The Mighty Utopia: Focal Utopia Revisted

Discussion in 'Headphones' started by purr1n, Aug 13, 2020.

  1. dematted

    dematted Friend

    Friend Banned
    Joined:
    Dec 7, 2019
    Likes Received:
    2,150
    Trophy Points:
    93
    Location:
    Brooklyn, New York
    21352BA7-F350-4132-943E-A4D3B3360EAE.jpeg

    Intro

    Thanks to the generosity of @Erroneous, who offered me a free loaner, I've received the opportunity to listen to a Focal Utopia for a couple days. I had at least two reasons for reaching out about this loaner. Firstly, as the owner of the ECP DSHA-3F, I really wanted to check out how the Utopia sounded on it. After all, the amp was designed to drive this headphone. The more direct impetus for reaching out about the Utopia, though, was the fact that I had acquired a new headphone, a prototype of ETA's "Baram", the headphone they've been working toward releasing for some time. I've written a bit about my impressions of the Baram vs. Utopia at Canjam over in the ETA Mini thread, but I'm well aware that meet conditions color our perceptions. Some more information about the Baram can be found on this page - it's a 32 ohm headphone with a very open design and a N52 graphene driver.

    This review is going to follow my usual format: I'm going to examine the bass, mids, and treble independently, then jump into some discussion of the general presentation of the two headphones, before concluding with a spider chart. Below are a series of notes and caveats having to do with the chain, my biases, and the music I listen to.

    1. I have some bias toward ETA, insofar as I've actually met Ev and am involved in the ETA discord. I try not to let that bias seep into my impressions, but this is obviously difficult to do fully.

    2. I'm running a Bifrost 2 --> ECP 3F with Nickel Transformers. The Amorphous were too hot with Utopia for my tastes.

    3. My ETA Baram is a prototype, and not a finished headphone. It's likely the actual production baram will be released with new and improved drivers. As a result, I encourage readers to treat this comparison as less the analysis of a single headphone (The Baram Proto) and more as a comparison between what ETA can do at their best and Focal.

    4. I listen primarily to acoustic, Indie-rock, classical, classic rock and singer-songwriter. These genres might not show off the actual strengths of the Utopia.

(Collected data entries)
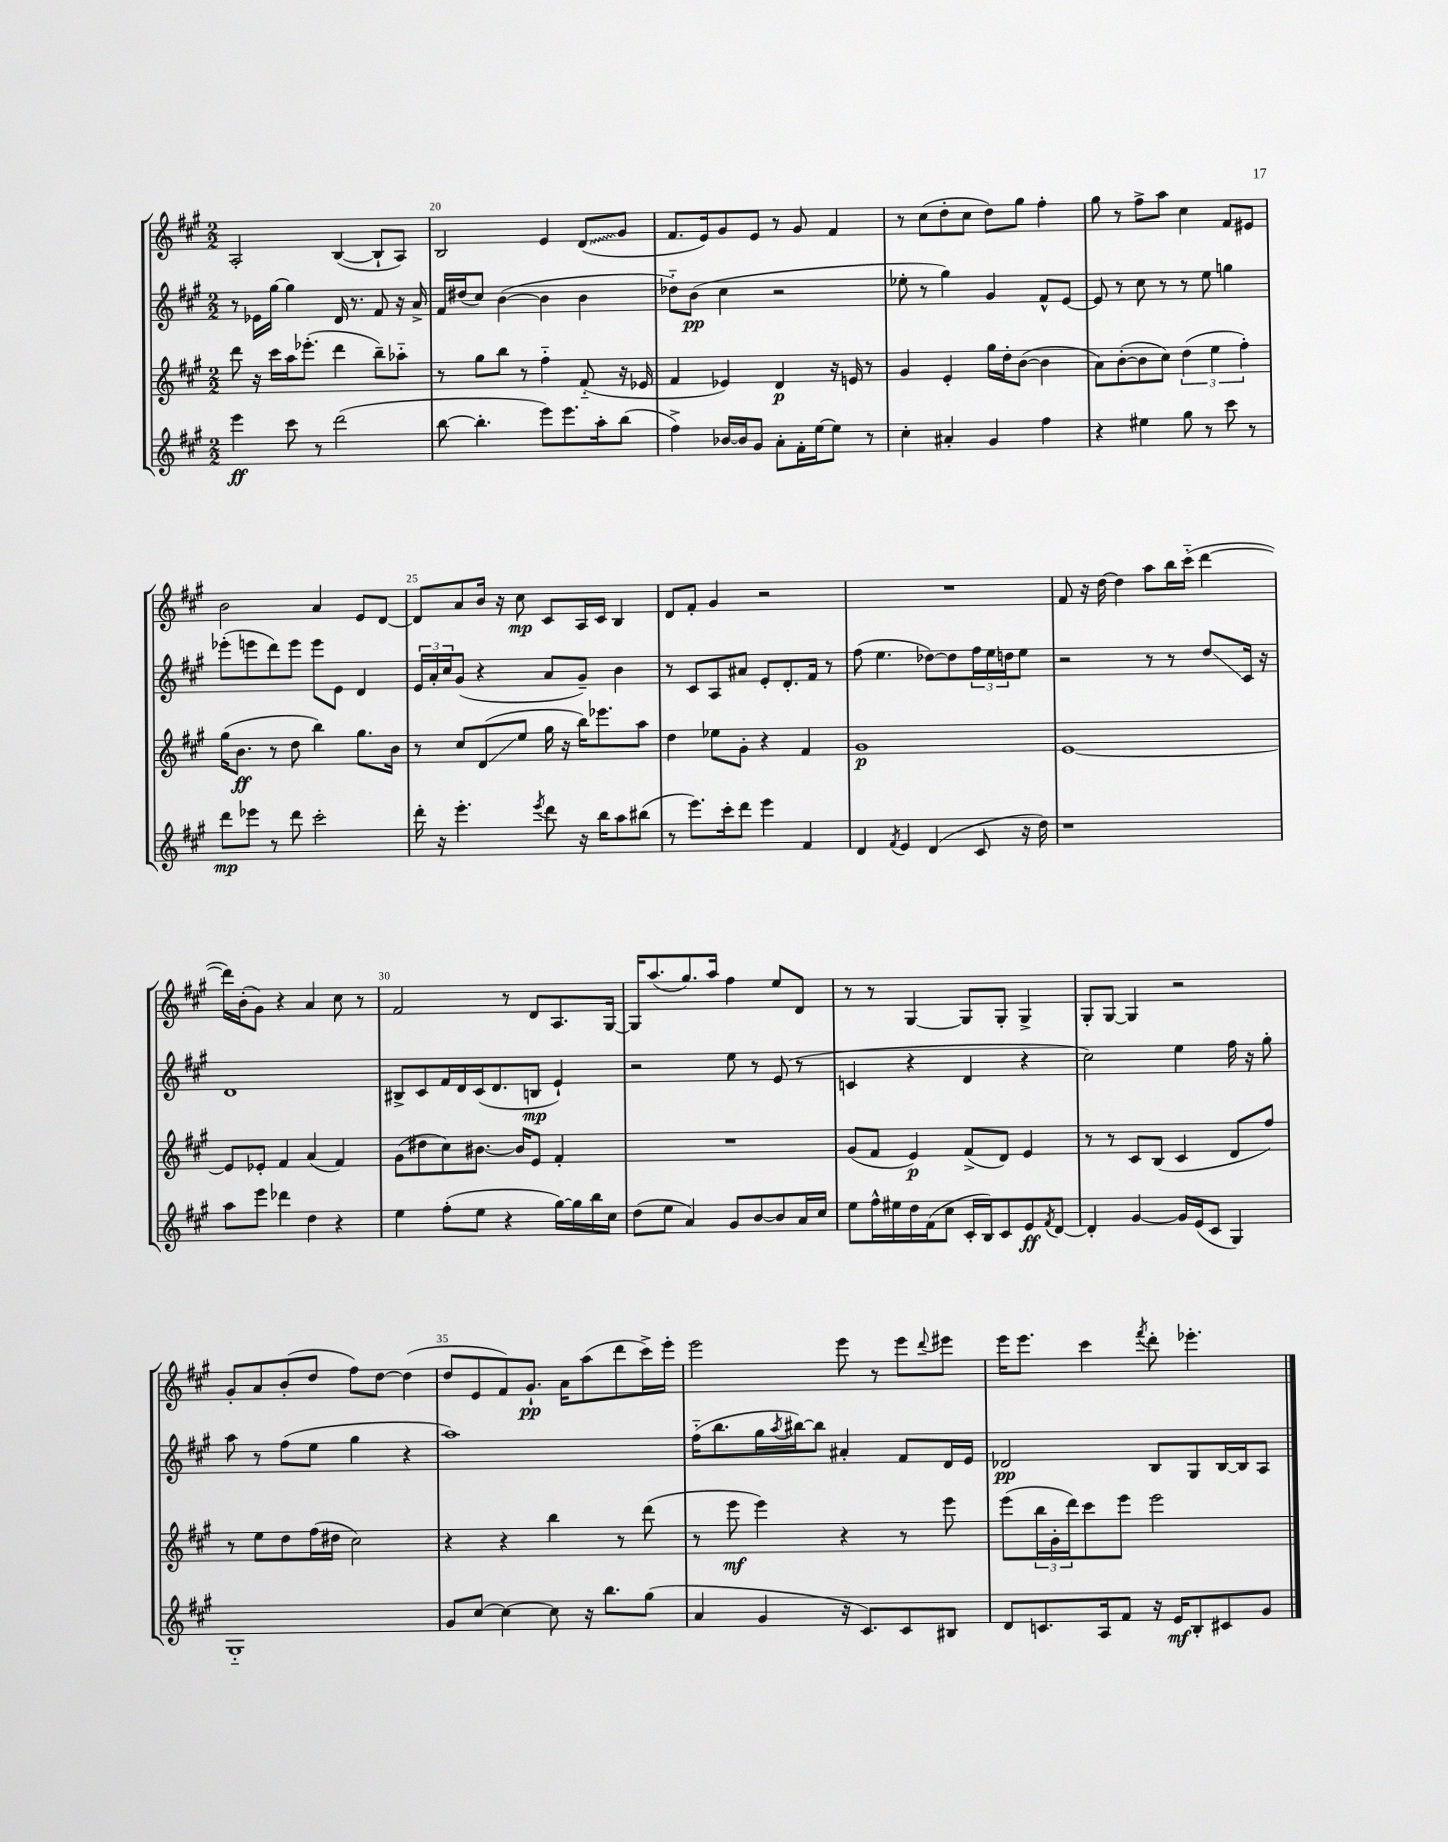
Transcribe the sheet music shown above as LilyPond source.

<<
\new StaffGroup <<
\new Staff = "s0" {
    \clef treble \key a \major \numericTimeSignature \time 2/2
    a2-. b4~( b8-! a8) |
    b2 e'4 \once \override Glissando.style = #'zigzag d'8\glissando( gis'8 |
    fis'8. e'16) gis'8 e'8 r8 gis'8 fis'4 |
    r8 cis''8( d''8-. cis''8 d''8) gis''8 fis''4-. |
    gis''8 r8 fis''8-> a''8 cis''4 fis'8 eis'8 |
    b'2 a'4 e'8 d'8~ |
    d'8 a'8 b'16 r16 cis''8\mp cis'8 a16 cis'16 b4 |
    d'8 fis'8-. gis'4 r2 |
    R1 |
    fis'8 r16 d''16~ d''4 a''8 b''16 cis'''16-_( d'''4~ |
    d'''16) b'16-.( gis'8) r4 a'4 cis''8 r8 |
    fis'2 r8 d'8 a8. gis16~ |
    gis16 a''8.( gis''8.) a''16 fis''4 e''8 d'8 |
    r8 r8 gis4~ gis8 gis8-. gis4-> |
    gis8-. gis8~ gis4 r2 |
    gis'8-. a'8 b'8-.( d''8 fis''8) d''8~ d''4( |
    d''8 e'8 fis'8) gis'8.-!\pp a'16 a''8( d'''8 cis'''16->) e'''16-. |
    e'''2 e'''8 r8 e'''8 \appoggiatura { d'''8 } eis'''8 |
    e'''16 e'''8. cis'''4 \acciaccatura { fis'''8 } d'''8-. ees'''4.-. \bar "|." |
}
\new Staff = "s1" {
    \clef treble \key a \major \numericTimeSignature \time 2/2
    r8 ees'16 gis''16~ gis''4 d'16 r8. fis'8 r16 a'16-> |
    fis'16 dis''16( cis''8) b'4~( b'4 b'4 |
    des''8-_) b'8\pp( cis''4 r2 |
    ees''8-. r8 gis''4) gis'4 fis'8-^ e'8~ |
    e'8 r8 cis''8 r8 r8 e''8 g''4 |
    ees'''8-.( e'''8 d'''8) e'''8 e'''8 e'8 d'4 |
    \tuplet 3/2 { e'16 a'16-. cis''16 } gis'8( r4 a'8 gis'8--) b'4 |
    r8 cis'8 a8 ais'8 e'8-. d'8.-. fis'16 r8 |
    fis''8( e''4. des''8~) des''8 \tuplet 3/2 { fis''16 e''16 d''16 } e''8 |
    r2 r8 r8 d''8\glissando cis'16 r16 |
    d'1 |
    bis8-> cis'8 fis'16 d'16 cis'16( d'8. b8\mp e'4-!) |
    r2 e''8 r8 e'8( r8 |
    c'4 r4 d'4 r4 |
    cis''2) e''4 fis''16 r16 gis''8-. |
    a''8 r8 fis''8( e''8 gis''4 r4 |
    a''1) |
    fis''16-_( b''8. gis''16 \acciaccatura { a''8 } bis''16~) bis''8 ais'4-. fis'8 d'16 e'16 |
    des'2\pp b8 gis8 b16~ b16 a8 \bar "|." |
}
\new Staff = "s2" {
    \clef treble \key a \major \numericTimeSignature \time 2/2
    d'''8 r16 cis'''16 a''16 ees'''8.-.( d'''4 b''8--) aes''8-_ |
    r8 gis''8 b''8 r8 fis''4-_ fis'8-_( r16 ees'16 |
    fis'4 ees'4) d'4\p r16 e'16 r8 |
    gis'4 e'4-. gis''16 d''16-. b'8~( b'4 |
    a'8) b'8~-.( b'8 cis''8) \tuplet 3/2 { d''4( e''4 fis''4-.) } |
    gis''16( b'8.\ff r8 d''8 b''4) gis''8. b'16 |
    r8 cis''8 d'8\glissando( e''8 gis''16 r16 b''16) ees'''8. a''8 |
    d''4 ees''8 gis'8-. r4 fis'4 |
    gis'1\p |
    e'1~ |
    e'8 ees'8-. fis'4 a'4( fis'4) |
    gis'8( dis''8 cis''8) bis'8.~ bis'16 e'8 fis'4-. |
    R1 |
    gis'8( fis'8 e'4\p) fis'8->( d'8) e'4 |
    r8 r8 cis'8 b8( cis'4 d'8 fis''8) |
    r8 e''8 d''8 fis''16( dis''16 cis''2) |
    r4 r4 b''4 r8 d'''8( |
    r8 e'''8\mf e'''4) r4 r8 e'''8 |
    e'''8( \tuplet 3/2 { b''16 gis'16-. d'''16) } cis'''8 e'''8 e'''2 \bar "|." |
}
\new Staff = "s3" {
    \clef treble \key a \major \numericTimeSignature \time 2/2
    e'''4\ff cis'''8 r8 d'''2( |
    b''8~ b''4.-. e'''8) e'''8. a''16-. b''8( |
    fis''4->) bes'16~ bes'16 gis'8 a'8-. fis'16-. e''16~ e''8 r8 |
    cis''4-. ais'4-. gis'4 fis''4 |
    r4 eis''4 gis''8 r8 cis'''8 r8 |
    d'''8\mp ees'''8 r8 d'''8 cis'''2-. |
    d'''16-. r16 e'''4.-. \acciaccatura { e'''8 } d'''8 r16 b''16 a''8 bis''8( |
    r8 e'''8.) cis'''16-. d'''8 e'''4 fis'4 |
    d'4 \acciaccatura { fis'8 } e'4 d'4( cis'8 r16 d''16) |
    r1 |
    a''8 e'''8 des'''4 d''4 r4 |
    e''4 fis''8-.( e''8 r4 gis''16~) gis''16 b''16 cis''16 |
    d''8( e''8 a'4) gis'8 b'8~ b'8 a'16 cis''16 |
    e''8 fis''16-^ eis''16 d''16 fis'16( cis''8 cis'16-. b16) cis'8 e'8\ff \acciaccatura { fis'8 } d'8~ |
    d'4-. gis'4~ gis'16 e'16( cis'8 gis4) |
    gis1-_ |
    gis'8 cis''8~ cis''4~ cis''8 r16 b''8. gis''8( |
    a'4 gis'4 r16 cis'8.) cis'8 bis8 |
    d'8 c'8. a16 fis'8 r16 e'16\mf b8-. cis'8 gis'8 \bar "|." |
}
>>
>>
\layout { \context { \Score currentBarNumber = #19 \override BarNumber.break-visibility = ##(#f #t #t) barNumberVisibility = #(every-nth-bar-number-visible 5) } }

◆ **Required work**:
**A.** From the Focal Utopia review, quote the passage starting with "1. I have some" and going on through "best and Focal.".
**B.** Translate this sentence from the Focal Utopia review into French: "These genres might not show off the actual strengths of the Utopia."
The entries aren't needed for any of this.

◆ **Answer set**:
**A.**
1. I have some bias toward ETA, insofar as I've actually met Ev and am involved in the ETA discord. I try not to let that bias seep into my impressions, but this is obviously difficult to do fully.

    2. I'm running a Bifrost 2 --> ECP 3F with Nickel Transformers. The Amorphous were too hot with Utopia for my tastes.

    3. My ETA Baram is a prototype, and not a finished headphone. It's likely the actual production baram will be released with new and improved drivers. As a result, I encourage readers to treat this comparison as less the analysis of a single headphone (The Baram Proto) and more as a comparison between what ETA can do at their best and Focal.

**B.** Ces genres ne mettent peut-être pas en valeur les véritables points forts de l'Utopia.